Process OS OpenRivers into a set of uniquely named GB watercourses.

Primary LanguagePLpgSQLGNU Affero General Public License v3.0AGPL-3.0

osOpenRiversCollector

Process OS OpenRivers into a set of uniquely named GB watercourses.

The script is merely a stage in the processing of the dataset.

  1. Download the OS OpenRivers Dataset from the OS OpenData Download pages
  2. Import the 'watercourselink' and 'hydronode' shapefiles into a postgres database
  3. Change the script provided to suit your setup - depending on your setup you will likely need to change _schema, _nodes_table, _links_table and will possibly need to change _proc_table and _out_table
  4. Connect to the database and run the script as an anonymous block (i.e. copy and paste the entire script provided)
  5. Depending on your machine specification you may have time for a coffee, nap or a holiday until the script finishes
  6. Export the data from the database in the format required

The script provides constant updates in the form of messages being printed to the console. Some steps require significantly more time than others, especially at the beginning. Unless the process running the script is hung up you can safely assume the script to still be running fine. On a i5-3320M, 16GB machine the processing takes around 24 hours when left to work over the weekend with no other use of the machine.

The script produces a clean and stripped down dataset containing only the named GB watercourses. Where multiple watercourses exist with the same name (e.g. River Avon) each unique river is provided with a unique identifier. The script does NOT geolocate these further than their contained geometry. the script does calculate the length within the database. This could be used to differentiate between different rivers of the same name if one is significantly longer than the other.

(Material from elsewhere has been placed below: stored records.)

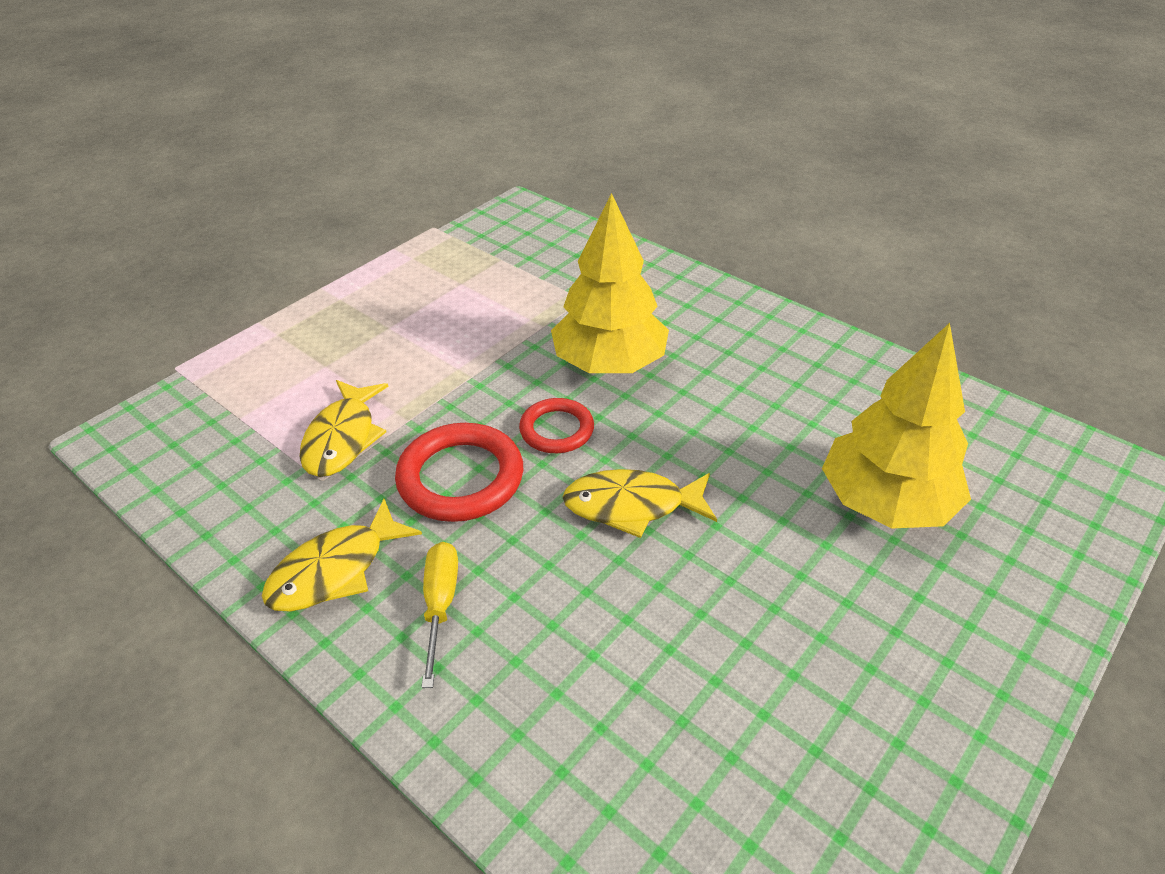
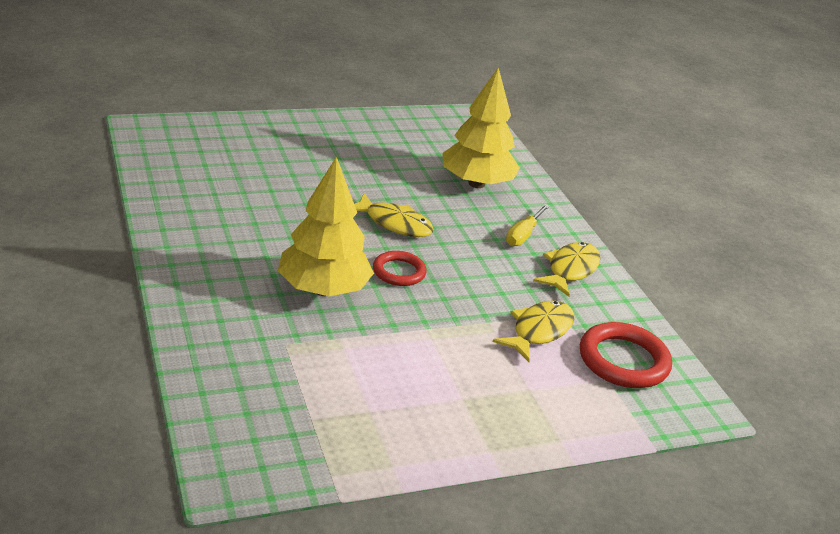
camera: 155 degrees left, 10 degrees down
yellow fish [262,499,422,612] -> yellow fish turned 45 degrees counterclockwise [533,242,601,297]
red ring [395,423,523,522] -> red ring moved to [580,322,672,388]
yellow tree [822,323,971,528] -> yellow tree moved to [442,67,520,188]

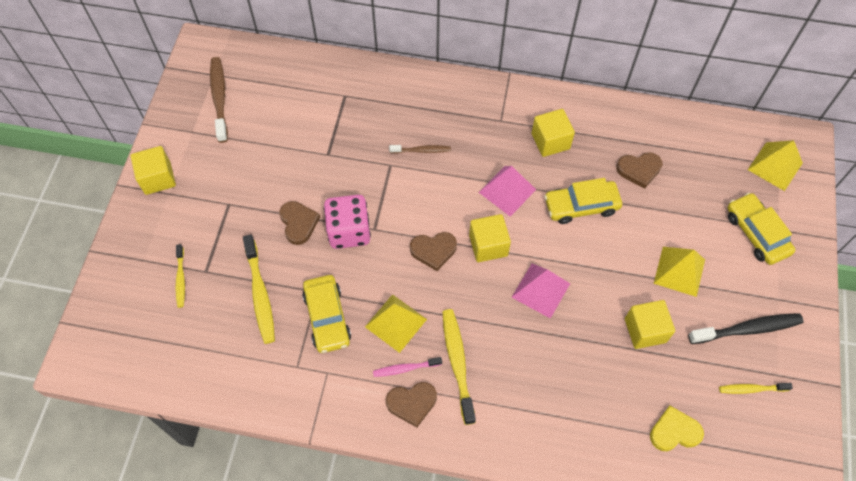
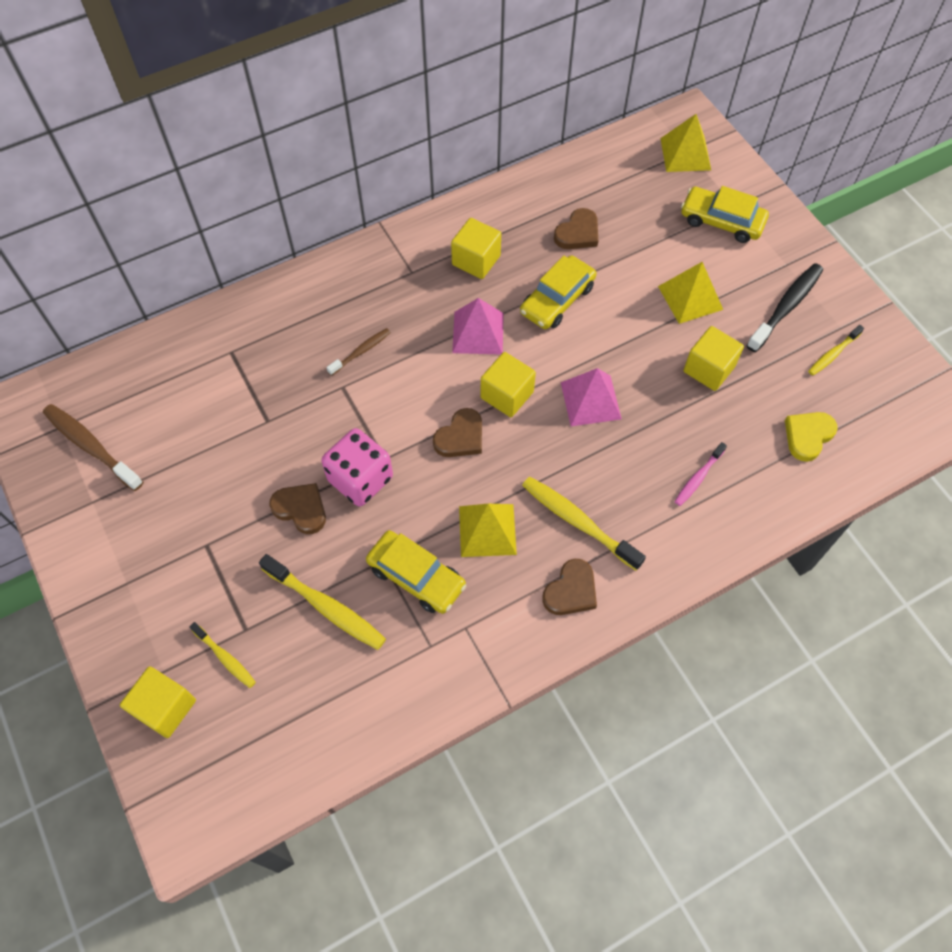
camera: 40 degrees left, 0 degrees up
yellow cube [131,146,176,195] -> yellow cube moved to [120,666,196,738]
pink toothbrush [373,357,442,377] -> pink toothbrush moved to [674,442,727,506]

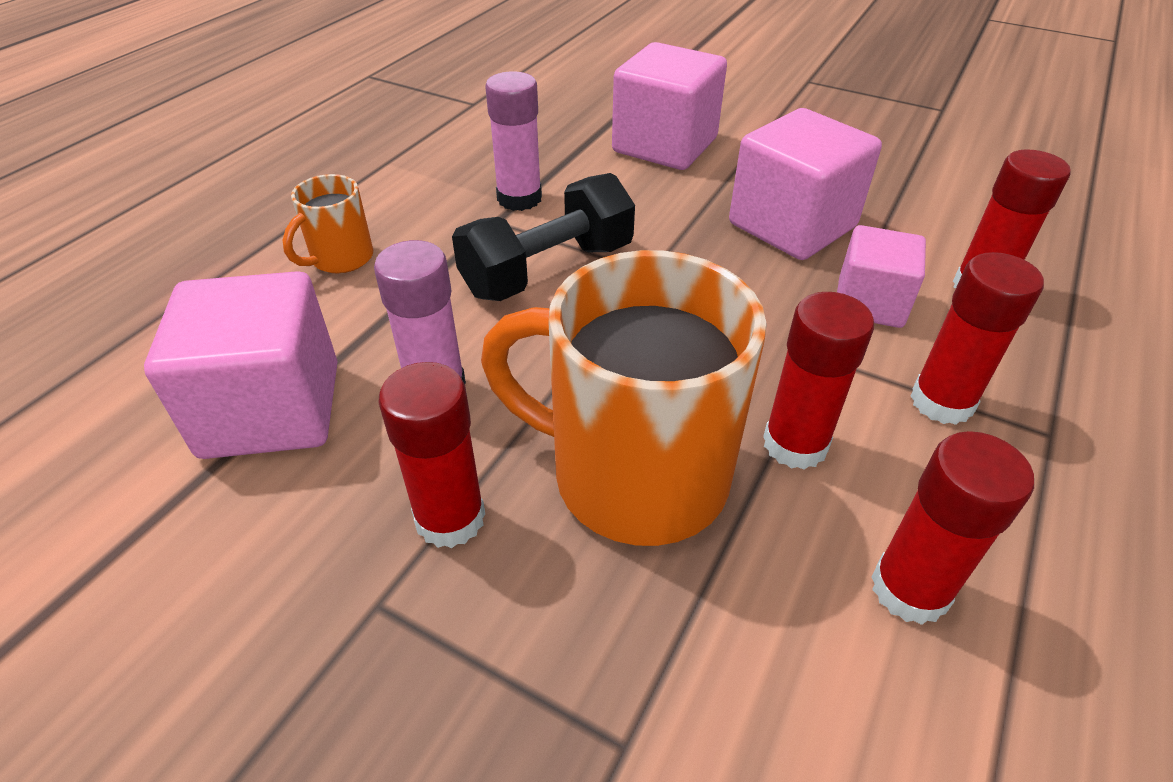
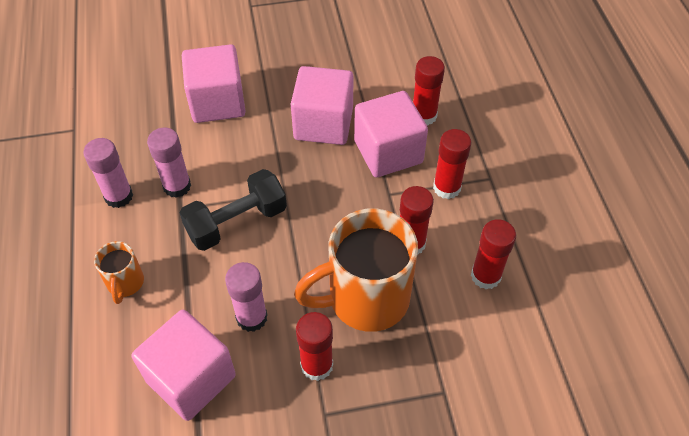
camera: 40 degrees left, 10 degrees up
black dumbbell [452,173,635,301] -> black dumbbell turned 45 degrees clockwise [179,169,287,251]
pink cube [837,225,926,328] -> pink cube [354,91,428,177], size x1.60
none -> pink glue stick [83,138,133,208]

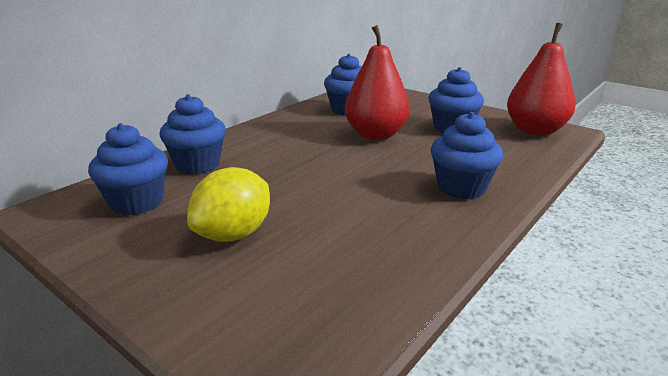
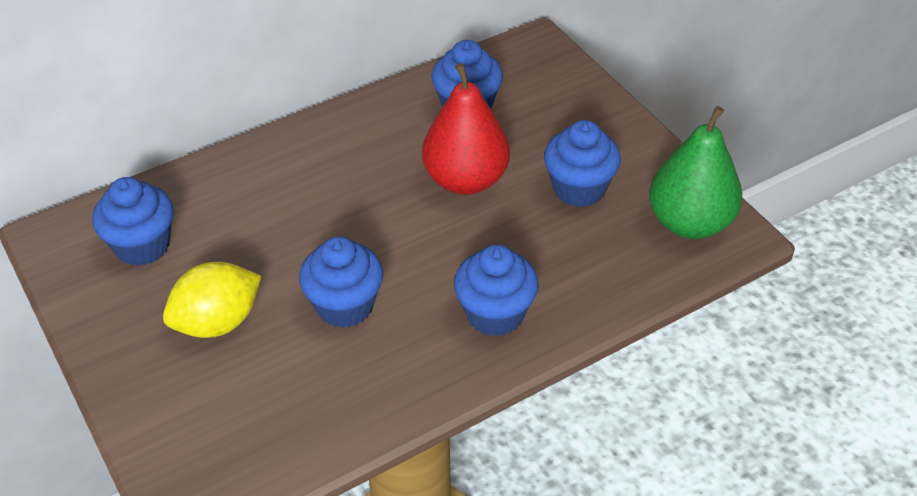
camera: 20 degrees right, 20 degrees up
blue cupcake [159,94,226,174] -> blue cupcake moved to [299,236,383,328]
red pear [507,23,576,136] -> green pear [649,106,742,239]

The value is merely the combined length of all links in the geometry and as such is not 100% accurate.

The script handles name2 values. Since no watercourselink should ever have a name2 value without a name1 value, the logical processing requires name1 to be populated and does not use name2 for logic.

The script automatically fills in unnamed gaps between named links starting from the source and working its way downstream to the outflow. There are some anomalies that need manual fixing, especially on the River Thames, Humber and Severn, though these may well disappear or change based on the input data currency.

The script is provided unsupported and as-is in line with the license, with no future public updates planned (except for multi name support). Commercial support options may be available on request.